Insecticide exposure can impose serious health risks to the individuals working with insecticides. These risks can also impact those that do not directly work with insecticides. Families of insecticide applicators can be exposed when contaminated work clothes are laundered at home. For this reason, it is important to prevent insecticide exposure from occurring when laundering contaminated or potentially contaminated clothing.
In many cases, reading the insecticide label will provide the necessary information regarding the use of proper personal protective equipment (PPE). Insecticide labels list the minimum required PPE that must be worn while working with insecticides to reduce exposure. However, exercising caution when mixing and applying insecticides, performing routine maintenance of sprayers, or disposing of contaminated PPE can still lead to low levels of exposure to work clothing. Therefore, it is important to exercise caution when preparing and laundering clothing that was worn while working with insecticides or around equipment that is used to apply insecticides. Potentially contaminated articles of clothing should always be handled as if there is a 100% chance they are contaminated.
Changing & Handling
Even when label recommendations are carefully followed, work clothing will have some insecticide residues present. Clothing that is worn while working with insecticides should be changed as soon as possible. This will reduce the risk for exposure to the individual working with the insecticides and prevent potential contamination of personal vehicles and homes. In addition, when the clothing is removed, it should be placed into a sealable container that is clearly labeled “Insecticide Contaminated Clothing.”

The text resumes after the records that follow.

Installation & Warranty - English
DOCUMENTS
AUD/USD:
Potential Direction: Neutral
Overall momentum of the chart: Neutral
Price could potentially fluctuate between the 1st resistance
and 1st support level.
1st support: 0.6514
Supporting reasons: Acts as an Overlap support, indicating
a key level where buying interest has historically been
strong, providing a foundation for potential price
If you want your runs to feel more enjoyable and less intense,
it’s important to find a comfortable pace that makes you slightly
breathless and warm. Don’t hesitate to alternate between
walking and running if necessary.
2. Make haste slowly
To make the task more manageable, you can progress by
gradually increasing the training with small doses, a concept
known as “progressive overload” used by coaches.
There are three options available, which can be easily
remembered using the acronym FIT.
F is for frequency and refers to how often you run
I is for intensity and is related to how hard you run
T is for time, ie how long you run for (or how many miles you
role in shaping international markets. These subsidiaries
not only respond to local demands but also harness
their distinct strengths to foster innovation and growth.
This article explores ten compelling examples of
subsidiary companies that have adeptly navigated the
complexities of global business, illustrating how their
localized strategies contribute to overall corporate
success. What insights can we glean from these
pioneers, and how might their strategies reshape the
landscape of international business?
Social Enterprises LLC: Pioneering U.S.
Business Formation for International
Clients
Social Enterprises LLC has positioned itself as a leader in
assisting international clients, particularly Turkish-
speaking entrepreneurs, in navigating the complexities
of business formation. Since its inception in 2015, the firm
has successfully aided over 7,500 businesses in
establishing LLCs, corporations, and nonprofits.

When handling contaminated clothing, wear chemical resistant gloves that are rated as highly resistant to the insecticide that was applied. Lightly contaminated clothes should be laundered immediately, and only with other potentially contaminated clothing. Do not wash these clothes with the rest of the household laundry. As mentioned, these clothes should go into their own sealable container and should never be mixed with other laundry in a general hamper.
Washing & Drying
Wash the contaminated clothes in hot water using a highly concentrated or heavy-duty detergent. Once the clothes are washed, DO NOT place them into the dryer. Even after washing, there may still be insecticide residues present in the fibers of the clothes. The heat from the dryer will remove the residues, resulting in a contaminated clothes dryer. The clothes should be line dried instead. Before washing any other clothes, it is important to run the washing machine without clothes for a second cycle with detergent. This will remove any remaining insecticide residues.
In instances where insecticides were spilled onto clothes, remove them, and throw them away immediately. Although proper laundering can wash out small amounts of insecticide residue, laundering clothes with larger amounts may result in contamination of the washing machine, yourself, and others.